I hate to do this, but you gotta know there's a lot to learn. You working with a number of variables that need to be controlled and adjusted.

Extraction time - which is effected by tamp pressure, grind adjustment and coffee dose.

Extraction time is the time in seconds it takes to get 2 - 2 1/2 ounces in your cup - it should take between 20-30 seconds. (Some do extraction strictly by time, irrespective of how much is in the cup. Not the method I favor, but that's me). If it takes more than 30 seconds, your grind is too fine (assuming you hold your tamp pressure constant) and you are over extracting. You then move the adjustment a click or two to make it a tiny bit more coarse.

Conversely, if getting 2 - 2 1/2 ounces in your cup takes less than 20 seconds, you are under-extracting, and need to make your grind a click or two finer. Again, this assumes you hold your tamp pressure constant.

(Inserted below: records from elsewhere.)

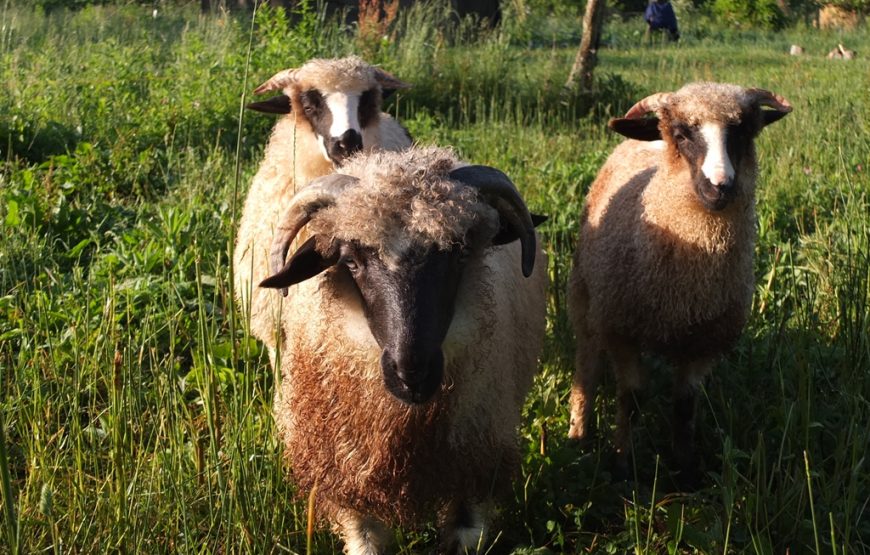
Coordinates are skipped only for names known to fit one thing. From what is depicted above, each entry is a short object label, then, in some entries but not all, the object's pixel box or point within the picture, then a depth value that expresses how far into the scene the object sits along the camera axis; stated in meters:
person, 19.23
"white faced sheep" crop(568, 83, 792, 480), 3.67
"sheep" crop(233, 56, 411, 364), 3.99
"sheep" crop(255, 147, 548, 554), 2.40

The nice thing about the grinder suggested is that his has a doser, which means another variable is controlled for you. You will get a consistent amount of grind in your portafilter each time you use it. I suggest using the double shot basket. You will get a single shot basket and a double shot basket. I suggest you use the double shot basket for openers.

Sorry to make sound all complicated, but even casual espresso amking does require a bit time to learn.

Go for it...you'll love the drinks you make!!